Die Europäische Kommission hat nach eigenen Angaben am Sonntag zwei spanische Flugzeuge zur Bekämpfung der Waldbrände in Portugal entsandt, nachdem das Europäische Katastrophenschutzverfahren aktiviert worden war.
„Portugal hat das Europäische Katastrophenschutzverfahren aktiviert, um Soforthilfe für die Brände im zentralen Teil des Landes anzufordern“, so die Europäische Kommission in einer Erklärung.
„Als unmittelbare Reaktion schickte die Europäische Kommission heute Morgen zwei Canadair-Löschflugzeuge aus ihrer Flotte nach Spanien“, hieß es.
Die Kommission fügte hinzu, dass die beiden spanischen Flugzeuge die portugiesischen Katastrophenschutzkräfte bei der Bekämpfung der Brände in der Region unterstützen würden.
Portugal und Spanien wurden zuletzt von Hitzewellen heimgesucht, die die Brandgefahr erhöht haben. Das Problem dürfte sich in den kommenden Tagen noch verschlimmern.
Mehr als 2.300 Feuerwehrleute bekämpfen die Brände in Portugal mit rund 700 Fahrzeugen und 22 Flugzeugen.
Die „schnelle Reaktion auf den portugiesischen Hilferuf“ zeige die „uneingeschränkte Solidarität“ der Kommission bei der Bekämpfung der „zerstörerischen Brände“, erklärte der EU-Kommissar für Krisenmanagement, Janez Lenarcic, in einer Stellungnahme.
Er dankte auch Spanien dafür, dass es heute Morgen über den europäischen RescEU-Mechanismus „schnell zwei Löschflugzeuge“ geschickt habe.

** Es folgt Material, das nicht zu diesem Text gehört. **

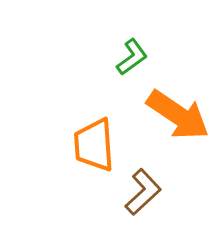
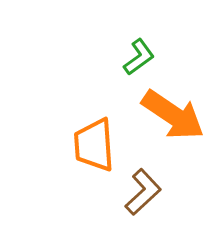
green L-shape: moved 7 px right
orange arrow: moved 5 px left
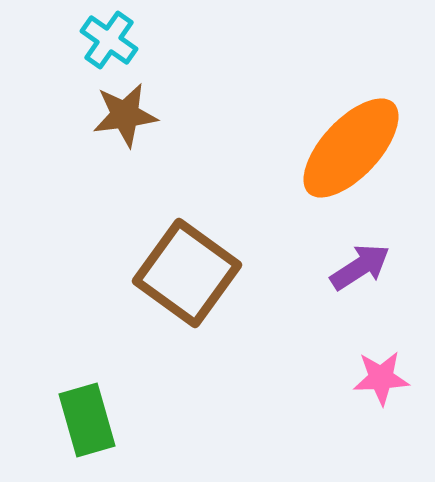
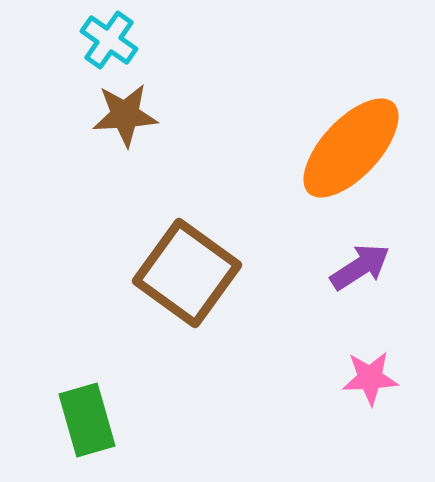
brown star: rotated 4 degrees clockwise
pink star: moved 11 px left
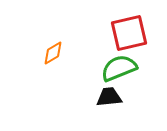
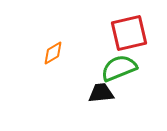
black trapezoid: moved 8 px left, 4 px up
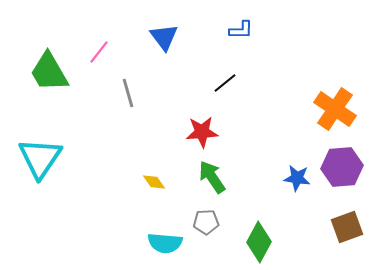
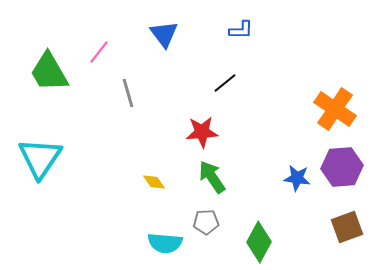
blue triangle: moved 3 px up
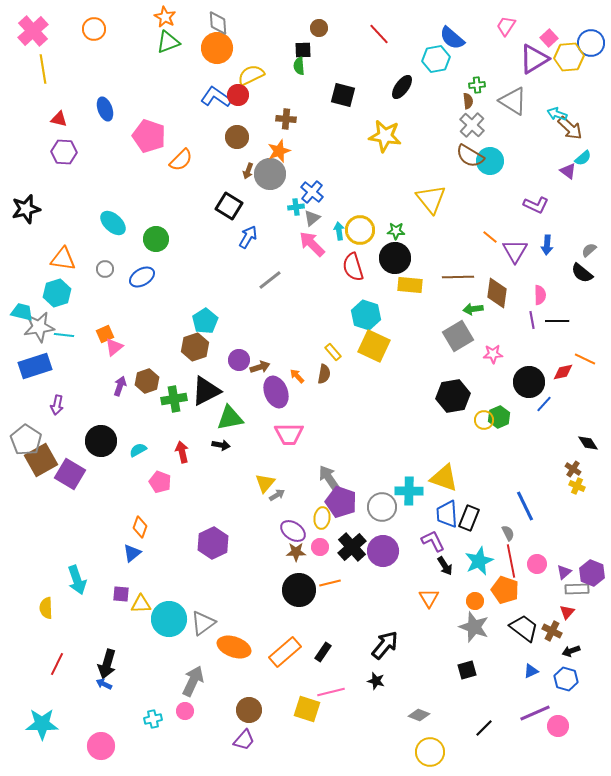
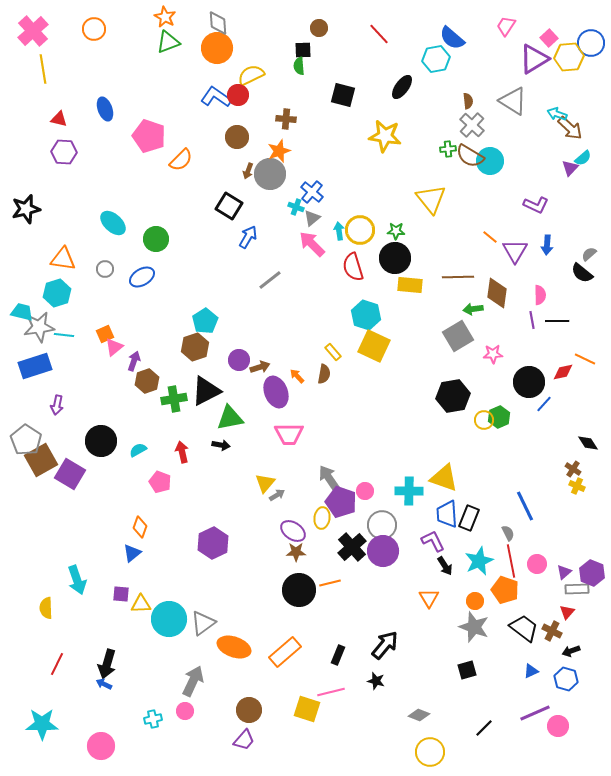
green cross at (477, 85): moved 29 px left, 64 px down
purple triangle at (568, 171): moved 2 px right, 3 px up; rotated 36 degrees clockwise
cyan cross at (296, 207): rotated 28 degrees clockwise
gray semicircle at (589, 250): moved 4 px down
purple arrow at (120, 386): moved 14 px right, 25 px up
gray circle at (382, 507): moved 18 px down
pink circle at (320, 547): moved 45 px right, 56 px up
black rectangle at (323, 652): moved 15 px right, 3 px down; rotated 12 degrees counterclockwise
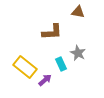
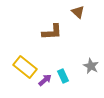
brown triangle: rotated 32 degrees clockwise
gray star: moved 13 px right, 13 px down
cyan rectangle: moved 2 px right, 12 px down
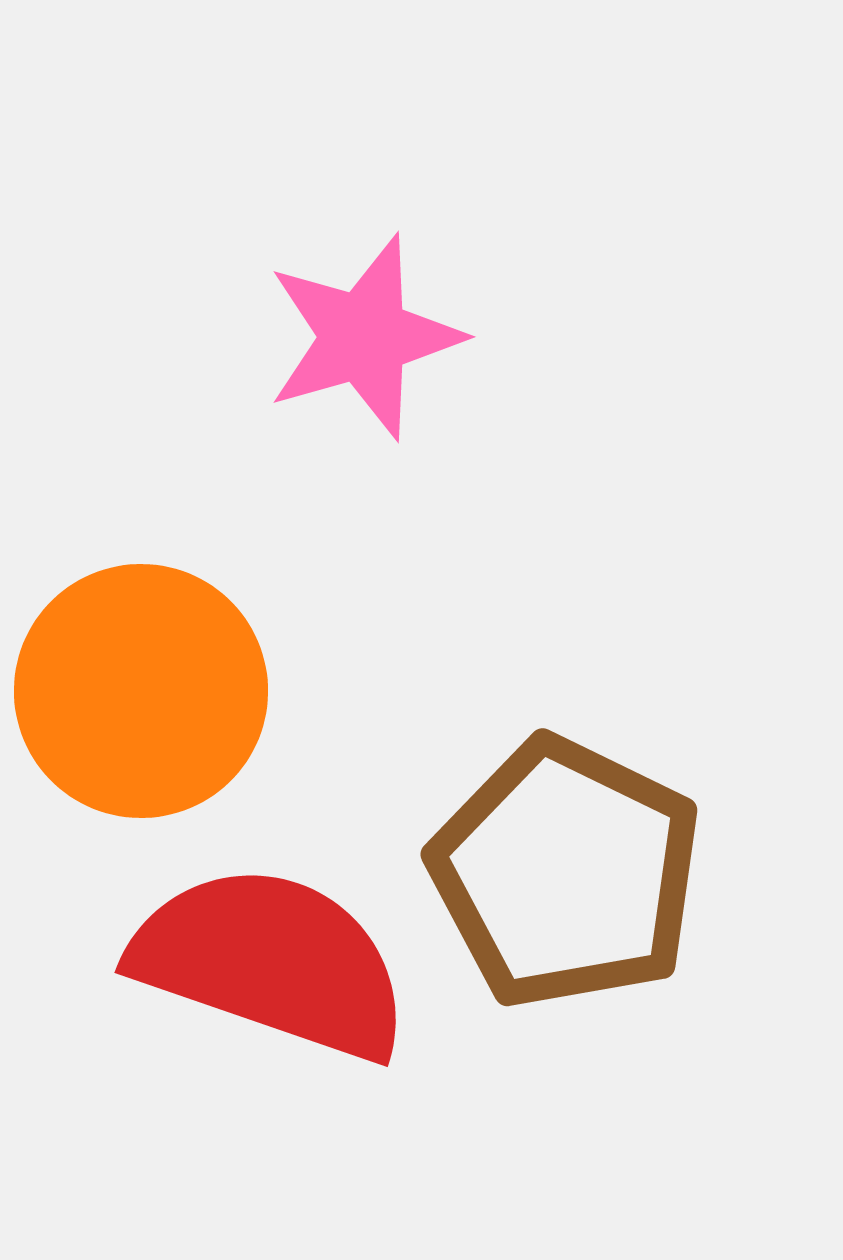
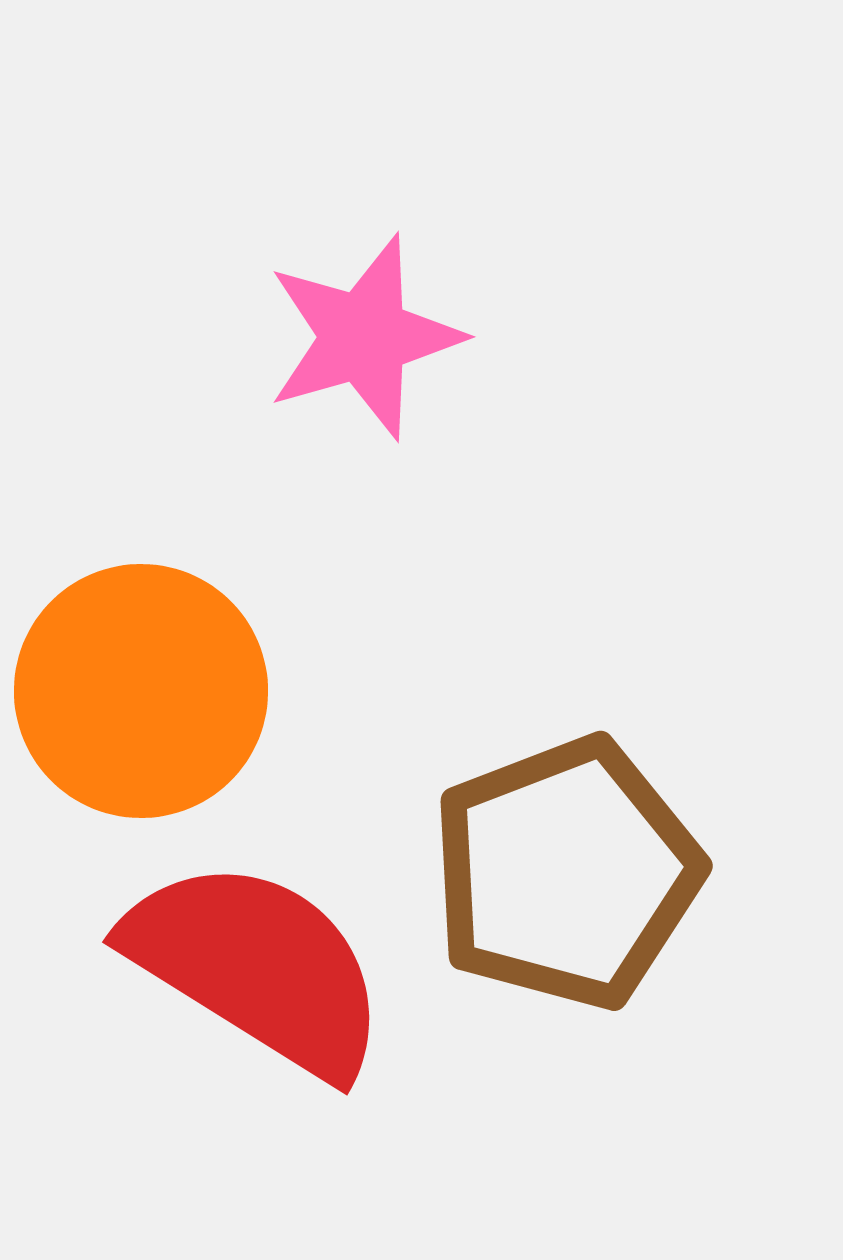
brown pentagon: rotated 25 degrees clockwise
red semicircle: moved 14 px left, 5 px down; rotated 13 degrees clockwise
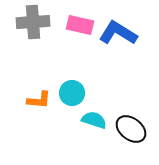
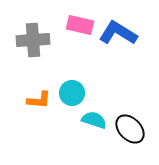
gray cross: moved 18 px down
black ellipse: moved 1 px left; rotated 8 degrees clockwise
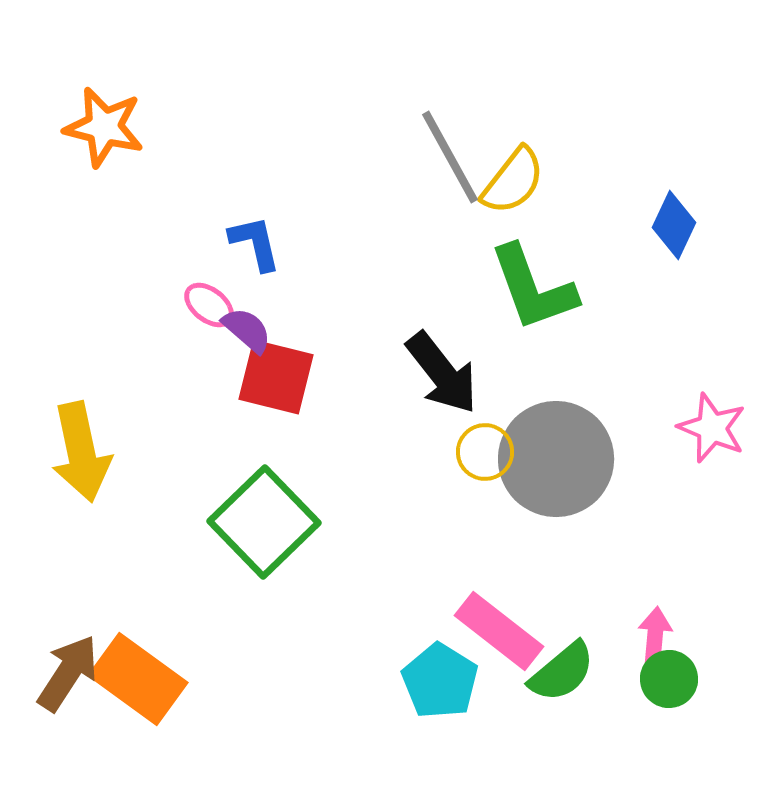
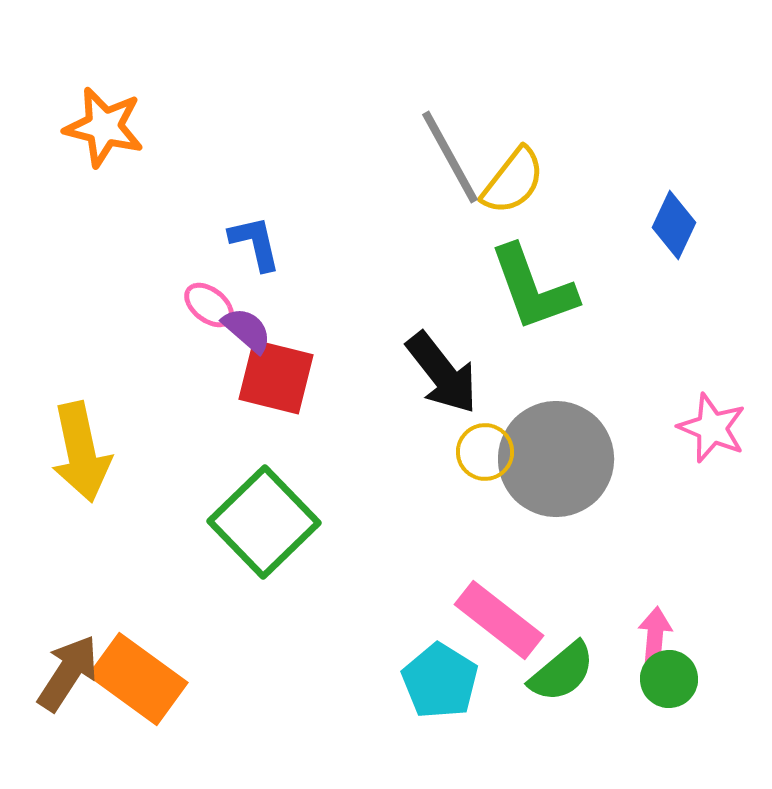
pink rectangle: moved 11 px up
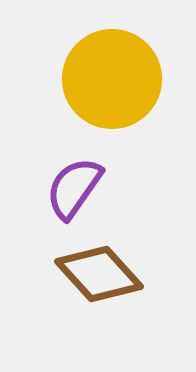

Wegen der erhöhten Waldbrandgefahr hatte die portugiesische Regierung das Land von Montag bis Freitag in einen Ausnahmezustand versetzt.
Die erhöhte Gefahr veranlasste auch den portugiesischen Präsidenten Marcelo Rebelo de Sousa und Premierminister António Costa, ihre Reisen in die Vereinigten Staaten beziehungsweise nach Mosambik abzusagen.
Rebelo de Sousa warnte am Sonntag, dass sich die Brandgefahr ab Dienstag verschlimmern und innerhalb von drei bis vier Tagen ihren Höhepunkt erreichen werde.
Am Europäischen Katastrophenschutzverfahren sind alle EU-Mitgliedstaaten sowie Island, Nordmazedonien, Montenegro, Norwegen, Serbien und die Türkei beteiligt.
Das System ermöglicht es der Kommission, Hilfeersuchen in Notfällen zu koordinieren, in denen die Kapazitäten einzelner Länder überlastet sind.
Für die diesjährige Waldbrandsaison finanziert die Europäische Kommission die Bereitstellung einer Löschflotte, um „potenzielle Engpässe bei der Bekämpfung von Waldbränden zu beheben.“
„Kroatien, Frankreich, Griechenland, Italien, Spanien und Schweden stellen den anderen EU-Mitgliedstaaten im Notfall 12 Löschflugzeuge und einen Hubschrauber zur Verfügung“, heißt es in den Angaben zum diesjährigen Plan, die auf der Website der Europäischen Kommission zu finden sind.
Seit seiner Einführung im Jahr 2001 ist der Mechanismus mehr als 600 Mal innerhalb und außerhalb der EU aktiviert worden.